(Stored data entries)

+++

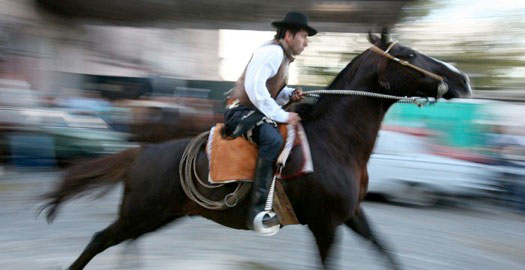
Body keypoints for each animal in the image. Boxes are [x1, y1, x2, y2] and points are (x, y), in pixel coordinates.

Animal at [39, 30, 468, 268]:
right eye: (408, 55)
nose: (461, 78)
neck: (335, 142)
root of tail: (141, 152)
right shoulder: (326, 225)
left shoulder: (351, 216)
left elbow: (386, 250)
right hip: (139, 214)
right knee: (99, 240)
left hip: (159, 216)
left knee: (126, 243)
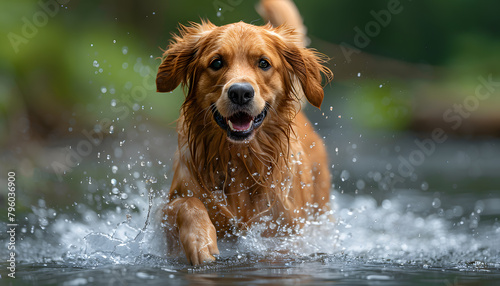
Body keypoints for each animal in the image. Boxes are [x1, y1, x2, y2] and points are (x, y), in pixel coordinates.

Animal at [156, 0, 334, 264]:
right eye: (217, 62)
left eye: (264, 63)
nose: (240, 92)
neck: (239, 161)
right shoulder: (169, 209)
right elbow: (187, 204)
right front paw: (201, 240)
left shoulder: (286, 232)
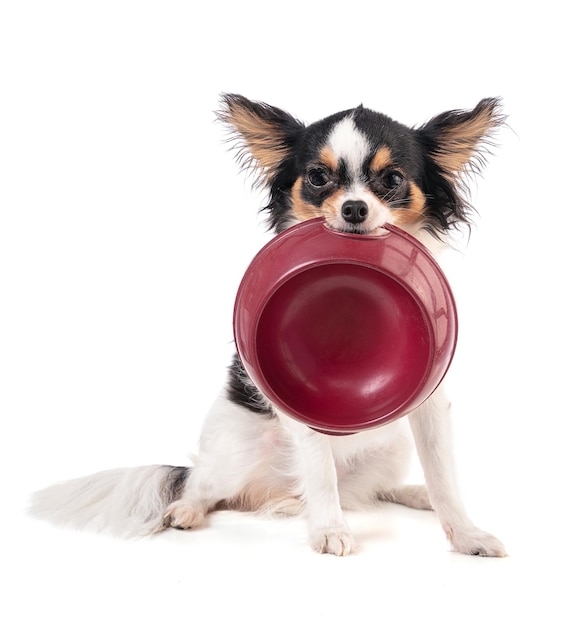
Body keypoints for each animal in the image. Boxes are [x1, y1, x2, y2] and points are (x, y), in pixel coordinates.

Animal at [30, 94, 506, 556]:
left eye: (392, 179)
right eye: (317, 177)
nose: (354, 208)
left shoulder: (431, 406)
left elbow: (443, 476)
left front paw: (466, 534)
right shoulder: (303, 412)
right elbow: (320, 471)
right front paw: (330, 529)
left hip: (390, 449)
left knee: (374, 489)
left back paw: (413, 493)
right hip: (234, 457)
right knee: (203, 486)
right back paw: (186, 509)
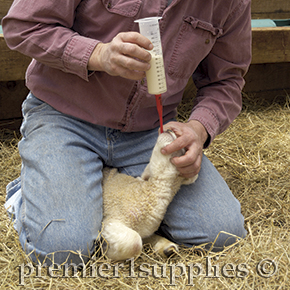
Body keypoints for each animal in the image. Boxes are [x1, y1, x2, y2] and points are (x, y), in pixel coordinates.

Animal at [101, 130, 198, 260]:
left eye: (182, 151)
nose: (169, 130)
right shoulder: (112, 219)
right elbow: (135, 242)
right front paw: (107, 251)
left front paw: (166, 247)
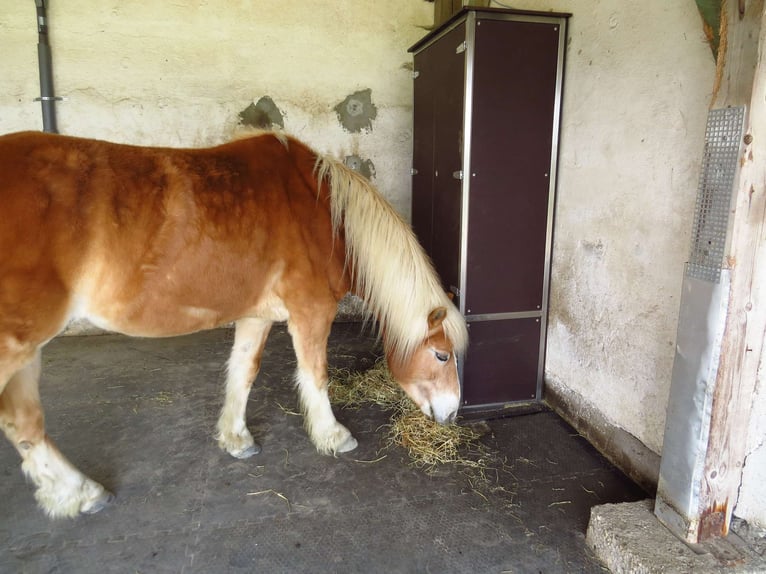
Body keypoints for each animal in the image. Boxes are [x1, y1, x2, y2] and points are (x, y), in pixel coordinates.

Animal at [0, 132, 468, 520]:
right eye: (441, 355)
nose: (452, 414)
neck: (321, 210)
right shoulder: (312, 311)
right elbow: (315, 375)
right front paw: (333, 436)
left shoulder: (256, 315)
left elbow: (243, 370)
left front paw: (236, 437)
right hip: (17, 344)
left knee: (23, 423)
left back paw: (76, 494)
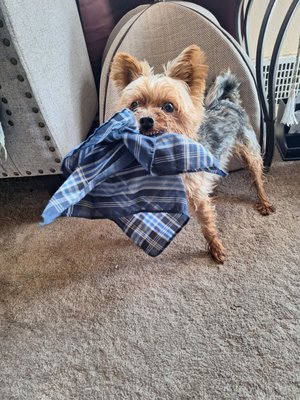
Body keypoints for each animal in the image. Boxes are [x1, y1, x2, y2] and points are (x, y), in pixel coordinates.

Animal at [109, 43, 274, 264]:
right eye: (134, 104)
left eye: (169, 107)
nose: (145, 120)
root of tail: (228, 100)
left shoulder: (197, 196)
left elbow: (207, 224)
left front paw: (215, 247)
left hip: (250, 152)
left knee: (257, 178)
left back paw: (264, 201)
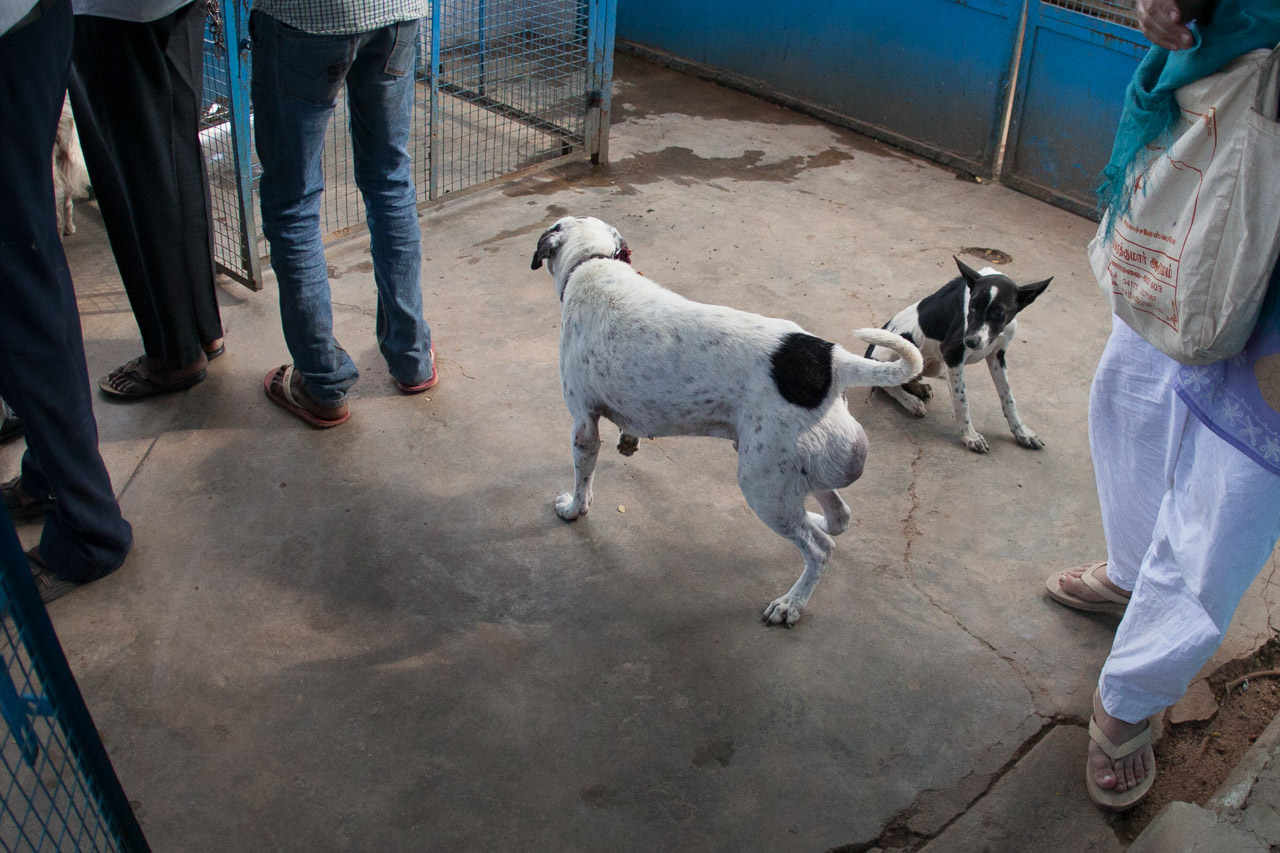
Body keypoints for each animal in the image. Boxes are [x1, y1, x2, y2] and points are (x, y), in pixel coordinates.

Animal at [532, 216, 924, 627]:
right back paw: (814, 523)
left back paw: (792, 603)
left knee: (820, 549)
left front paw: (573, 510)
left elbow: (583, 481)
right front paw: (628, 441)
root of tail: (832, 361)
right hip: (800, 470)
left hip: (761, 484)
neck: (591, 261)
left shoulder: (583, 424)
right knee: (838, 517)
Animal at [865, 257, 1051, 454]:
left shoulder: (997, 355)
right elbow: (961, 400)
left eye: (999, 312)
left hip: (936, 365)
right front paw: (970, 436)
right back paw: (910, 401)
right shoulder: (952, 353)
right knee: (887, 384)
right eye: (972, 306)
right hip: (897, 350)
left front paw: (1022, 432)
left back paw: (919, 388)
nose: (970, 342)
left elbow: (1008, 398)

+++

WHAT TO WORK ON:
Restate the data above word for word, omitting every picture.

OUTPUT OF THE EXERCISE:
Body keypoints for each animal in the image. Boxes are [x1, y1, x2, y2] and points are (x, y), in pixel coordinates.

Animal at [39, 30, 468, 268]:
right eye: (408, 55)
nose: (461, 78)
neck: (335, 142)
root of tail: (141, 152)
right shoulder: (326, 225)
left shoulder: (351, 216)
left elbow: (386, 250)
right hip: (139, 214)
right knee: (99, 240)
left hip: (159, 216)
left knee: (126, 243)
Body keypoints for each animal in the image. Boxes are [x1, y1, x2, y2] and points are (x, y), in pixel coordinates.

Animal at [156, 0, 334, 264]:
right eye: (217, 62)
left eye: (264, 63)
nose: (240, 92)
neck: (239, 161)
right shoulder: (169, 209)
right elbow: (187, 204)
right front paw: (201, 240)
left shoulder: (286, 232)
Body keypoints for each animal in the image. Boxes are [x1, y1, x2, y2] and points are (x, y), in pixel coordinates.

Animal at [30, 94, 506, 556]:
left eye: (392, 179)
right eye: (317, 177)
nose: (354, 208)
left shoulder: (431, 406)
left elbow: (443, 476)
left front paw: (466, 534)
right shoulder: (303, 412)
right elbow: (320, 471)
right front paw: (330, 529)
left hip: (390, 449)
left knee: (374, 489)
left back paw: (413, 493)
right hip: (234, 457)
right knee: (203, 486)
right back paw: (186, 509)
Body keypoints for each animal in the image. Boxes are [x1, y1, x2, y2] and points are (x, y), in pixel coordinates.

Animal at [101, 130, 198, 260]:
left eye: (182, 151)
nose: (169, 130)
right shoulder: (112, 219)
right elbow: (135, 242)
right front paw: (107, 251)
left front paw: (166, 247)
Body keypoints for each animal in the image. Boxes are [x1, y1, x2, y2] and points are (x, y), in pixel coordinates.

Animal at [0, 132, 468, 520]:
right eye: (441, 355)
nose: (452, 414)
neck: (321, 210)
right shoulder: (312, 311)
right elbow: (315, 375)
right front paw: (333, 436)
left shoulder: (256, 315)
left elbow: (243, 370)
left front paw: (236, 437)
right hip: (17, 344)
left knee: (23, 423)
left back paw: (76, 494)
Body keypoints for each animal in the image. Boxes are [x1, y1, x2, y2] and points are (x, y), in pixel coordinates.

Animal at [109, 43, 274, 264]:
right eye: (134, 104)
left eye: (169, 107)
nose: (145, 120)
root of tail: (228, 100)
left shoulder: (197, 196)
left elbow: (207, 224)
left front paw: (215, 247)
left hip: (250, 152)
left knee: (257, 178)
left back paw: (264, 201)
Body keypoints for each animal in the image. Boxes are [x1, y1, x2, y2] and points are (x, y), in pixel coordinates.

Animal at [532, 216, 924, 627]:
right back paw: (814, 523)
left back paw: (792, 603)
left knee: (820, 549)
left front paw: (573, 510)
left elbow: (583, 481)
right front paw: (628, 441)
root of tail: (832, 361)
right hip: (800, 470)
left hip: (761, 484)
neck: (591, 261)
left shoulder: (583, 424)
right knee: (838, 517)
Animal at [865, 257, 1051, 454]:
left shoulder: (997, 355)
right elbow: (961, 400)
left eye: (999, 312)
left hip: (936, 365)
right front paw: (970, 436)
right back paw: (910, 401)
right shoulder: (952, 353)
right knee: (887, 384)
right eye: (972, 306)
right hip: (897, 350)
left front paw: (1022, 432)
left back paw: (919, 388)
nose: (970, 342)
left elbow: (1008, 398)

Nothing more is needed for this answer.